We used to trust religion. That’s over. Then we trusted the state (anyone still do that?). Then we trusted science (and some treated it as a religion). That, at least for me and many people I know, is over. The corruption that is rampant everywhere is sadly also rampant in the world of science.
I’m not sure who ever trusted politicians but as soon as fear set in at the start of the pandemic people got all evangelical about whatever the hell the idiots in government were saying. This, to my surprise and horror, included people who hitherto would have sworn blind that you couldn’t trust these cretins to tie their own shoelaces, let alone deal with a crisis.
But suddenly they placed their trust in them. Why?
When you have a paradigm in which your own authority is to a greater or lesser extent outsourced to external systems you are going to subjugate yourself to that authority when you get scared.

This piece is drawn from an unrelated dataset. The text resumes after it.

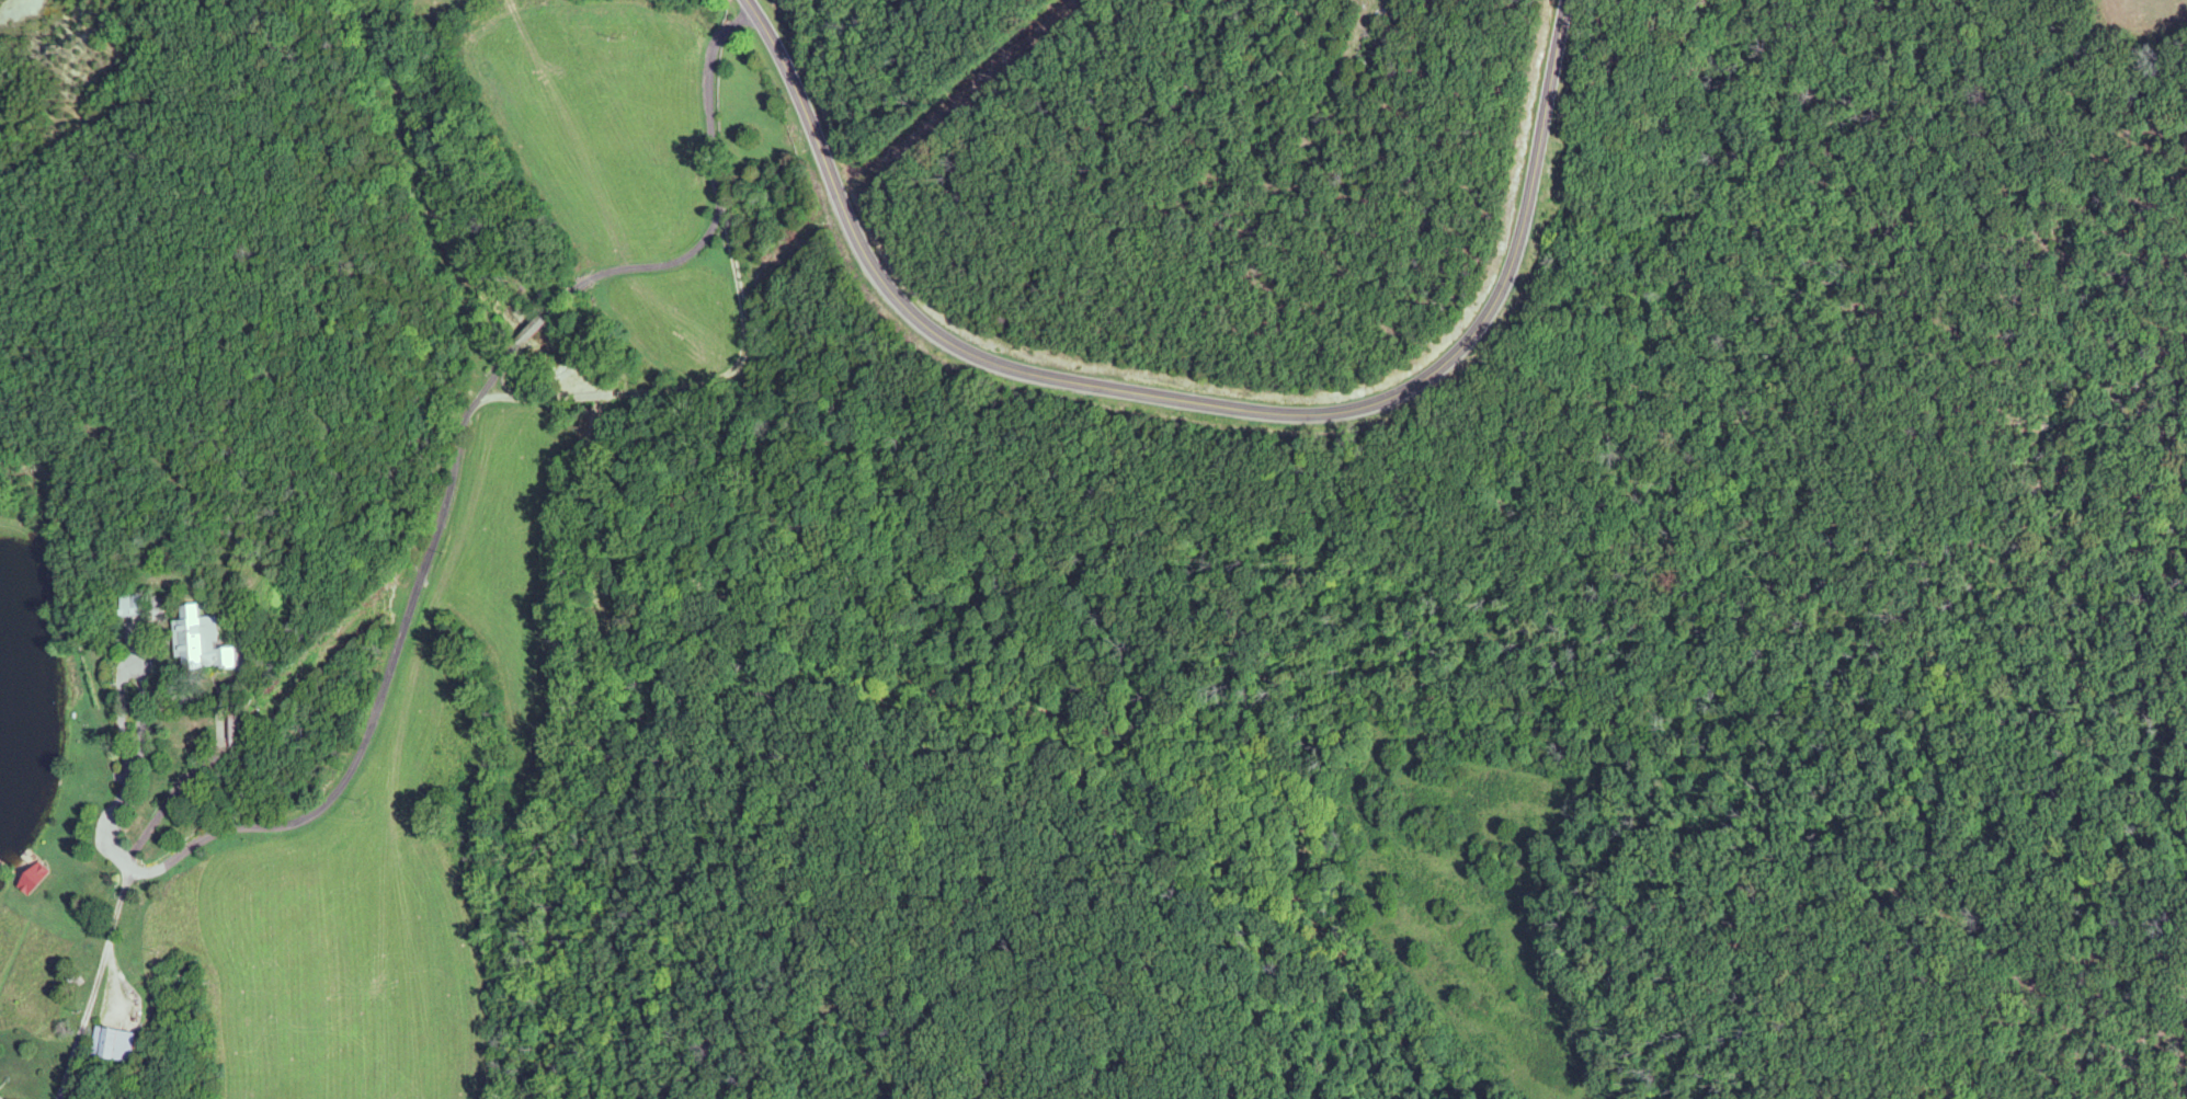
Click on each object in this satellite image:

However if your locus of authority is internal, you do not blindly trust ANY external source - even ones that are rationally trustworthy (which obviously excludes both politicians and the pharmaceutical industry).
If your locus of authority in internal you trust yourself.

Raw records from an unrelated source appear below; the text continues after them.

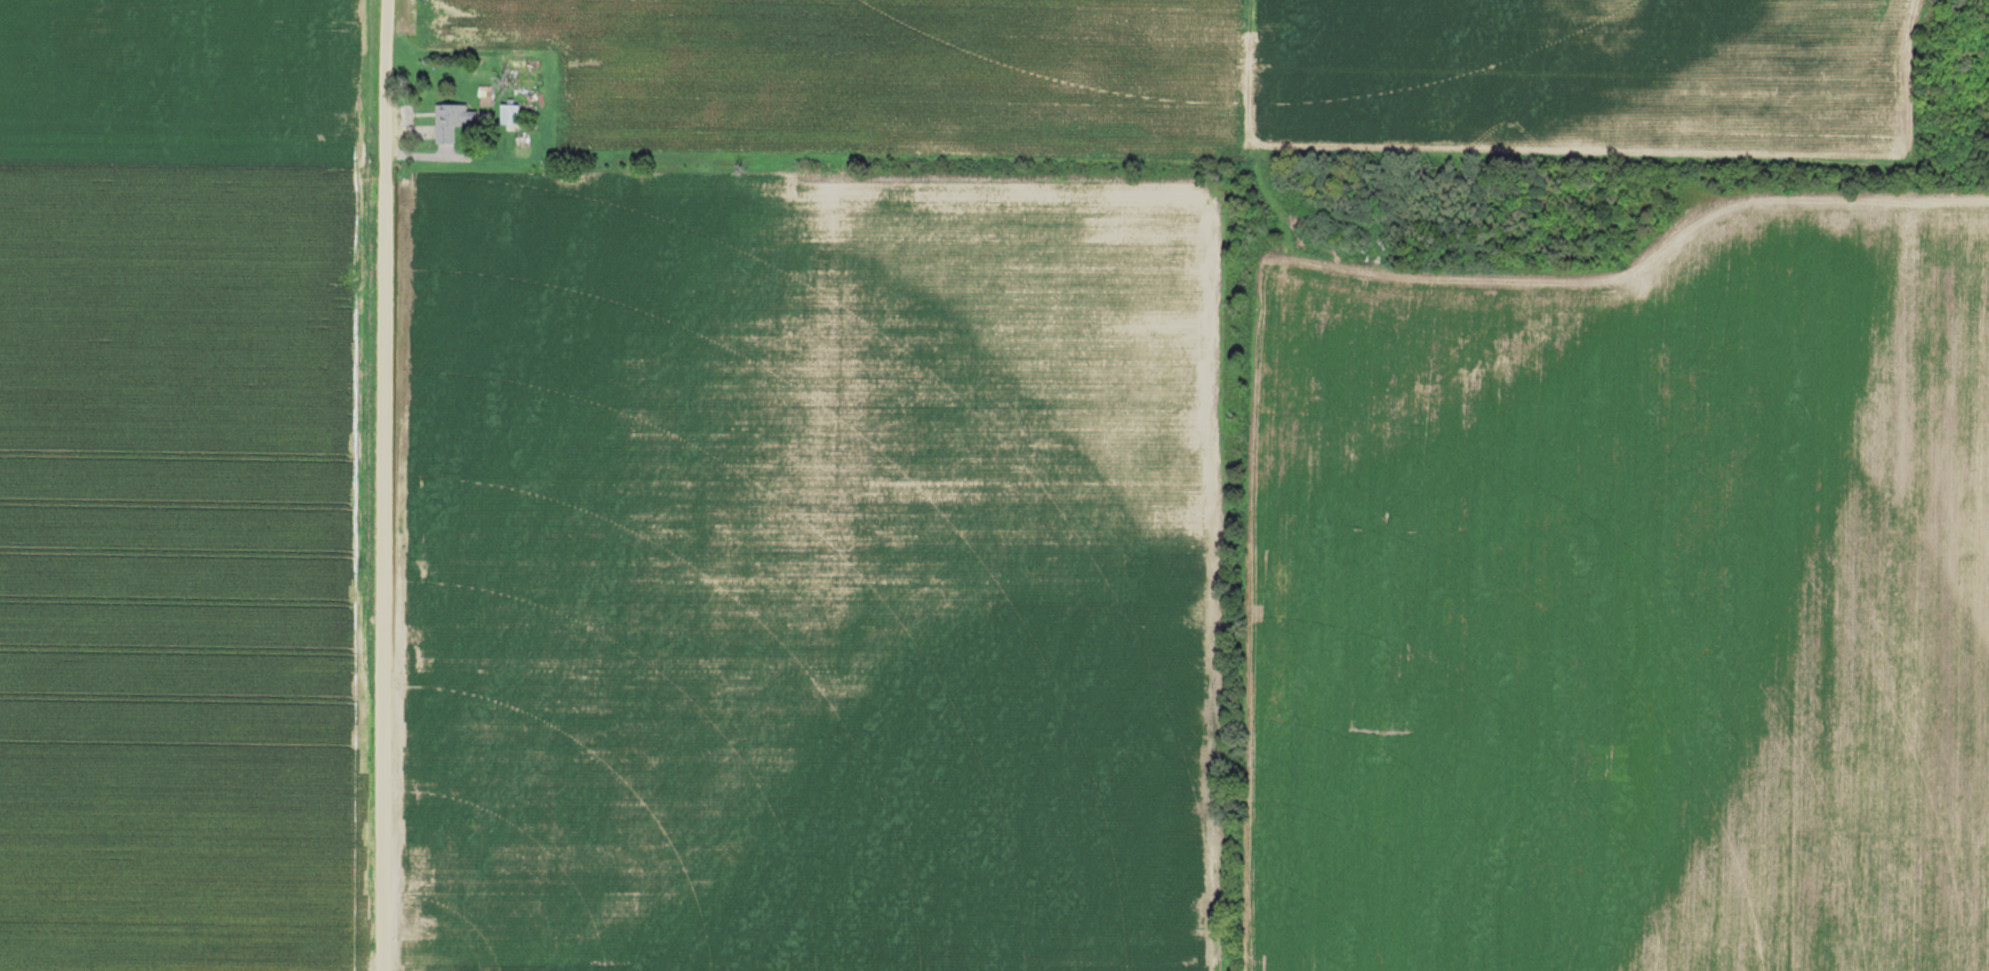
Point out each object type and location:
building: (518, 71)
building: (485, 94)
building: (454, 113)
building: (510, 113)
road: (410, 131)
road: (1253, 131)
building: (445, 132)
road: (429, 155)
road: (1650, 158)
road: (1638, 265)
road: (1268, 272)
road: (384, 485)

That means you trust yourself to make well-informed decisions based on an integration of critical thinking and gut feeling.
Sadly, critical thinking is out of fashion, as the pandemic clearly demonstrated (where groupthink ruled) and most people are severely disconnected from their bodies and couldn’t hear a gut feeling if it slapped them in the face.
Ok that may be a little harsh.
But when fear sets in and you get the old amygdala hijack happening and your usually helpful prefrontal cortex abandons you, it can get heady and hysterical pretty fast.
So maybe not harsh, just accurate :D
A disempowered society
Unfortunately we are raised in a society where literally every system is designed (whether intentionally or not) to disempower you (and in the UK this is exacerbated by the culture). I’ve questioned my cynicism around this a lot but fundamentally it still strikes me as accurate.
So currently we have a disempowered population that outsources its authority, ever increasing numbers of far-right politicians in government across Europe and most people have no existential framework (which means their values are open to manipulation).
It’s not pretty, and I’m realising that I’ve been very naive. I think the pandemic forced me to recognise that “even” in Western Europe we can devolve to authoritarianism in the blink of an eye and that with the rise of populism, unless the trajectory changes, we are headed back to authoritarianism, if not fascism, being the dominant power in Europe.
I did not think that would ever happen again (which now seems very naive).
I’ve recently started reading Hannah Arendt’s “The origins of totalitarianism” and it’s somewhat terrifying to realise that the preconditions for the unimaginable are here again.
Changing course
So what can we do?
The truth is, I have no bloody idea. I live very much in my mind, in the realm of ideas, and do not feel I am in a position to speak with any authority about action. I would say off the bat, that we need to empower people, educate about the past and create alternatives.
We need to bring back critical thinking, bring more overt questioning of the state and the system of government into everyday conversation. Make Animal Farm mandatory reading in schools.
We need to help people feel like their lives matter, that their wellbeing matters, and that they have agency to create the lives they want.
I believe a large degree of the rampant frustration that has people voting for far right politicians is due to a deep frustration with their overall quality of life and the feeling that the people who are meant to represent their interests do not give a shit about them (accurate).
The high degree of uncertainty in which we now exist is also elevating general anxiety and exacerbating the unease in the collective (although side note - is it higher than it was during the cold war? Have we perhaps just been living with ever greater anxiety since WWII with the knowledge that the Anthropocene may end due to our own idiocy?).
I think it’s also clear to most people that our systems are failing us, and nothing is being proposed to take their place.
And the 1% collect their fat millions in overseas tax havens and the average person struggles to pay for school books and food that isn’t poisoned.
Of course people are angry.
And if we could harness that anger, reframe it into an empowered mindset and funnel it towards constructive change, we would topple the world order in weeks.